Problem description: Give the lines of the listing, from its first line through the line containing "Invoice ซึ่งจะ", both included, as a JSON list of strings with one string per line. Leave out any blank lines.

Data entries:
_ _ _ _

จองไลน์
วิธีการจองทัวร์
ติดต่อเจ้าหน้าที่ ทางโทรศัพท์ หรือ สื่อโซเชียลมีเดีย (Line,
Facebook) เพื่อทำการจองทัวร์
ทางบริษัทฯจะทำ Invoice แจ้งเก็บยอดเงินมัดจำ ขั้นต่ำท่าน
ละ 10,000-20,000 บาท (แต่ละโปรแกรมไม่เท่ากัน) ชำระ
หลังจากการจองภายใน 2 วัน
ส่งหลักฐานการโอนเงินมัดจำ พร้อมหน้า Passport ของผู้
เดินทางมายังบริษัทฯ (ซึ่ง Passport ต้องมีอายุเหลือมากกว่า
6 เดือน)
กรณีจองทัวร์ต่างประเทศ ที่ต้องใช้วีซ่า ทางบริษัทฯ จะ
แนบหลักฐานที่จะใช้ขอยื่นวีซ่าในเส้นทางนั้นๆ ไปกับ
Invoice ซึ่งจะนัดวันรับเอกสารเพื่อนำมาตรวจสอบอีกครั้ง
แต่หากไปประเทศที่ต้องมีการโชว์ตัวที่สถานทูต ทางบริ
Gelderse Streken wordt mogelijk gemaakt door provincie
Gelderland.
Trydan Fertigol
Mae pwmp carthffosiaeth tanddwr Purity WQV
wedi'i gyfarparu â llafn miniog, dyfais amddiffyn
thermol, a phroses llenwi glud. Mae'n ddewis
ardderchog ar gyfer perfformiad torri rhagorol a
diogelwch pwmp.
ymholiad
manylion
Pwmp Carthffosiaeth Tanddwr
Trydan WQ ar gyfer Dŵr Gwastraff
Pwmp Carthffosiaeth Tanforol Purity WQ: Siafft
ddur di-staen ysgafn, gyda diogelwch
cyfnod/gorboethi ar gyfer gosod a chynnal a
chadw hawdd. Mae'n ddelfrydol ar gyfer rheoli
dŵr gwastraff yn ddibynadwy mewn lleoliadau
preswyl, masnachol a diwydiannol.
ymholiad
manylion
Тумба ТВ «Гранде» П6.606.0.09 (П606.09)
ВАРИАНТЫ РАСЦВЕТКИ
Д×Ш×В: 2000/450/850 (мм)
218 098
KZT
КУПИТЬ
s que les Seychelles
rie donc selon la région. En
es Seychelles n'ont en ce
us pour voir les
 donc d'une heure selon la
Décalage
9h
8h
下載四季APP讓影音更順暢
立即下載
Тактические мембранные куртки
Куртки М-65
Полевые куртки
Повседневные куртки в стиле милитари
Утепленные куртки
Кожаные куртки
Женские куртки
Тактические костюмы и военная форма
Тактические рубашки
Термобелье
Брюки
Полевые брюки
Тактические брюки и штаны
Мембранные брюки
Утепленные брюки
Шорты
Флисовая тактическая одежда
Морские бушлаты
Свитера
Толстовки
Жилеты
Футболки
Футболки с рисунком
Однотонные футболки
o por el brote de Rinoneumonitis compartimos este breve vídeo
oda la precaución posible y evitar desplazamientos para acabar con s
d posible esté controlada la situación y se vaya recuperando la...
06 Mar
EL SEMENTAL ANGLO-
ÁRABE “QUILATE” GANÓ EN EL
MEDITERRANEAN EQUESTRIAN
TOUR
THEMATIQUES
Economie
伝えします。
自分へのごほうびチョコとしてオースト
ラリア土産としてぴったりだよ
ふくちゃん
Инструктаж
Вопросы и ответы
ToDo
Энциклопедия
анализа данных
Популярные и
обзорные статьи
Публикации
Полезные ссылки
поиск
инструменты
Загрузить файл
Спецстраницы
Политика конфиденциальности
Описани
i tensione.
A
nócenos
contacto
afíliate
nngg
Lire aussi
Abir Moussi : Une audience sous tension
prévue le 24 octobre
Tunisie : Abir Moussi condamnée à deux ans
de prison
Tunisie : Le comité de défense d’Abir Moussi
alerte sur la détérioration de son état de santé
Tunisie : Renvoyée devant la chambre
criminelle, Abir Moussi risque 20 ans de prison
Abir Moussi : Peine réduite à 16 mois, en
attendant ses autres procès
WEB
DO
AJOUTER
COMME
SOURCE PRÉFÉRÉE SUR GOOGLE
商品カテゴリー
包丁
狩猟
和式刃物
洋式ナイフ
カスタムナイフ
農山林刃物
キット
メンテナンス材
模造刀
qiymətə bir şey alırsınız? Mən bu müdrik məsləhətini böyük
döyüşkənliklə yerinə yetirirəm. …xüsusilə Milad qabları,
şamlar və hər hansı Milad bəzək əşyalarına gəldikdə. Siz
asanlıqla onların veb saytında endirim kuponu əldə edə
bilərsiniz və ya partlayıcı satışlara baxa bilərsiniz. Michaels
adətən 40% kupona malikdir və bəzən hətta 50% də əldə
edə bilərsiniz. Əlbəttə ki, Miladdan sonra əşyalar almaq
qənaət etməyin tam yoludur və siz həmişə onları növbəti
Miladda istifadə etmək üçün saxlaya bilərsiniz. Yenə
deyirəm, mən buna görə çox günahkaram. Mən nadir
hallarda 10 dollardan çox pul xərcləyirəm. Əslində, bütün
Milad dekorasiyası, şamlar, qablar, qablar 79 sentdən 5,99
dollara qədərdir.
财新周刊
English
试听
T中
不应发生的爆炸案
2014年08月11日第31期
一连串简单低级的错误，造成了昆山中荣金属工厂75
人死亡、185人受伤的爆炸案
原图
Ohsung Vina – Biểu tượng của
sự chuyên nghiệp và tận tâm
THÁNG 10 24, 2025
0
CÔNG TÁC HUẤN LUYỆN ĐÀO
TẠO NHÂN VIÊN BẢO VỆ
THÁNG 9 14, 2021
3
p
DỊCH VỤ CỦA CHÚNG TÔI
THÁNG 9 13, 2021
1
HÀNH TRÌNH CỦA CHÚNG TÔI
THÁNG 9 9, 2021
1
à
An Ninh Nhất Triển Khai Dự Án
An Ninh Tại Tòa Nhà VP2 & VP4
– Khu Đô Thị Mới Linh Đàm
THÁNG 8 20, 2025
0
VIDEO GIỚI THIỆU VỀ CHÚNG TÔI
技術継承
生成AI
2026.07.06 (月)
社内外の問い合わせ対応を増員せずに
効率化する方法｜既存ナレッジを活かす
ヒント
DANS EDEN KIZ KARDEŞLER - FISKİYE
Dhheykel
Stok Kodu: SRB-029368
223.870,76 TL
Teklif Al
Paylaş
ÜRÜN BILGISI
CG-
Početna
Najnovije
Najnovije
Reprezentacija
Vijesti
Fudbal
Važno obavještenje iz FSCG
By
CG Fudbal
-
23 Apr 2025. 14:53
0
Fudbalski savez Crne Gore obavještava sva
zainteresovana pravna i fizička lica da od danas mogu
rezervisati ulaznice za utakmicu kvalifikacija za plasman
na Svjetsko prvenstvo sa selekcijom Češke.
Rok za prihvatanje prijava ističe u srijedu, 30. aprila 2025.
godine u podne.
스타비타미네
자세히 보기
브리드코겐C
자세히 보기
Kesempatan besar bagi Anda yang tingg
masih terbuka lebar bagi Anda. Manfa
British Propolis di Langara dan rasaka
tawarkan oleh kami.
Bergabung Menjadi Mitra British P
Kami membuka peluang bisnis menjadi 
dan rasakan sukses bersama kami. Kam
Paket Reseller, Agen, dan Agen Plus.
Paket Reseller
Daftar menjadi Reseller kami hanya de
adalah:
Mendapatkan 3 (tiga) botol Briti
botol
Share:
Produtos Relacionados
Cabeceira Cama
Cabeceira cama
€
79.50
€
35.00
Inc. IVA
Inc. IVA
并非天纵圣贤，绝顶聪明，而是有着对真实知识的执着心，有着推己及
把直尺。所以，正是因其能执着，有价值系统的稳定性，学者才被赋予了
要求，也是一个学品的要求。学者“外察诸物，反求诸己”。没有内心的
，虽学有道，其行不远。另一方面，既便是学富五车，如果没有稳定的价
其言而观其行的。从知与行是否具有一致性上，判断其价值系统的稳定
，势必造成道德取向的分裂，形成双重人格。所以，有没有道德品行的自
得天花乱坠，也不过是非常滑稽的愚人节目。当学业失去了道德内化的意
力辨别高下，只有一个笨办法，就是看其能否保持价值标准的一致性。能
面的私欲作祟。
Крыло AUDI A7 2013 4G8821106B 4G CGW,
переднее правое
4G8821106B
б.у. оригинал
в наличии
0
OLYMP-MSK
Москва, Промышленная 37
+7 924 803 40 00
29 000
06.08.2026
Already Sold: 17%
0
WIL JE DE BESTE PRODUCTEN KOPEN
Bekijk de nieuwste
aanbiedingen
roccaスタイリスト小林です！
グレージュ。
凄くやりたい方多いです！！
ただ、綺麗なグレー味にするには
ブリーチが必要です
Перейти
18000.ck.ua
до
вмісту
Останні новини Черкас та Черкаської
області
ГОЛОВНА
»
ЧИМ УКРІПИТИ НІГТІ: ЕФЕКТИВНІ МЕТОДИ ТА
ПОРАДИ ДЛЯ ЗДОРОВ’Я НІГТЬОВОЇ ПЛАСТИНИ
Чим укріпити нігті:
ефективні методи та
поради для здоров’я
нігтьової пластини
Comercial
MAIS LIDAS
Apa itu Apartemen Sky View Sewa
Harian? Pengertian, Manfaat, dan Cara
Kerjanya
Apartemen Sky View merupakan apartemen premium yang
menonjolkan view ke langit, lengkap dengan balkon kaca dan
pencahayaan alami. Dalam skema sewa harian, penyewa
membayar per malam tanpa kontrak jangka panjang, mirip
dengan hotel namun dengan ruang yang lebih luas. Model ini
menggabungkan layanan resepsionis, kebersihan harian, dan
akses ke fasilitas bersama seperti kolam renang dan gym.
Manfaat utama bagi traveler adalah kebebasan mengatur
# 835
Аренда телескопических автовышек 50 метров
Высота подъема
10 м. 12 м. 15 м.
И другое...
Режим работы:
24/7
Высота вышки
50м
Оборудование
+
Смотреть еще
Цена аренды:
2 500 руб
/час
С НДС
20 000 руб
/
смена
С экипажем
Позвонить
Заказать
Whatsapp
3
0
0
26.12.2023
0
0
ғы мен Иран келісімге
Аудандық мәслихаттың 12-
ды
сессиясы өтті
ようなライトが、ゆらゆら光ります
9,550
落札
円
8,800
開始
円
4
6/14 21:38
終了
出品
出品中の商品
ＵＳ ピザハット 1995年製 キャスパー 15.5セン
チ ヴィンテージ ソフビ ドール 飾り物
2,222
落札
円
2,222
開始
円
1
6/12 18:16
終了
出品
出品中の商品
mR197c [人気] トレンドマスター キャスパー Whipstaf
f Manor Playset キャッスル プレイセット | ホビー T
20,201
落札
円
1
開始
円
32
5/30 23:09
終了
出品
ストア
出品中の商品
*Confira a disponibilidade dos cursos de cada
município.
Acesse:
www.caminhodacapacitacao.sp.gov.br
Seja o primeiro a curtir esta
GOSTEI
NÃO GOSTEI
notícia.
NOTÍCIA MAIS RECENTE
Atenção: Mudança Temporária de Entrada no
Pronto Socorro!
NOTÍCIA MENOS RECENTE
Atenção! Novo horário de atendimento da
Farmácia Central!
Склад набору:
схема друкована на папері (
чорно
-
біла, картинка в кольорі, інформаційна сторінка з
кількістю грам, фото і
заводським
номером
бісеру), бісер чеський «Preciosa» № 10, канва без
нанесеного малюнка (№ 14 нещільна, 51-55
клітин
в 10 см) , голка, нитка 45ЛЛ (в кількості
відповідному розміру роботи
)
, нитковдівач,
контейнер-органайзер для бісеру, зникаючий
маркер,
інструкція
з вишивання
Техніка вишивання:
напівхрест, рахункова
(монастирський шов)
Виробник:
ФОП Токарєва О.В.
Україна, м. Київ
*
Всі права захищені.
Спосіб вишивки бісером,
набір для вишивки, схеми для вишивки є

_ _ _ _

Task answer:
[
  "จองไลน์",
  "วิธีการจองทัวร์",
  "ติดต่อเจ้าหน้าที่ ทางโทรศัพท์ หรือ สื่อโซเชียลมีเดีย (Line,",
  "Facebook) เพื่อทำการจองทัวร์",
  "ทางบริษัทฯจะทำ Invoice แจ้งเก็บยอดเงินมัดจำ ขั้นต่ำท่าน",
  "ละ 10,000-20,000 บาท (แต่ละโปรแกรมไม่เท่ากัน) ชำระ",
  "หลังจากการจองภายใน 2 วัน",
  "ส่งหลักฐานการโอนเงินมัดจำ พร้อมหน้า Passport ของผู้",
  "เดินทางมายังบริษัทฯ (ซึ่ง Passport ต้องมีอายุเหลือมากกว่า",
  "6 เดือน)",
  "กรณีจองทัวร์ต่างประเทศ ที่ต้องใช้วีซ่า ทางบริษัทฯ จะ",
  "แนบหลักฐานที่จะใช้ขอยื่นวีซ่าในเส้นทางนั้นๆ ไปกับ",
  "Invoice ซึ่งจะนัดวันรับเอกสารเพื่อนำมาตรวจสอบอีกครั้ง"
]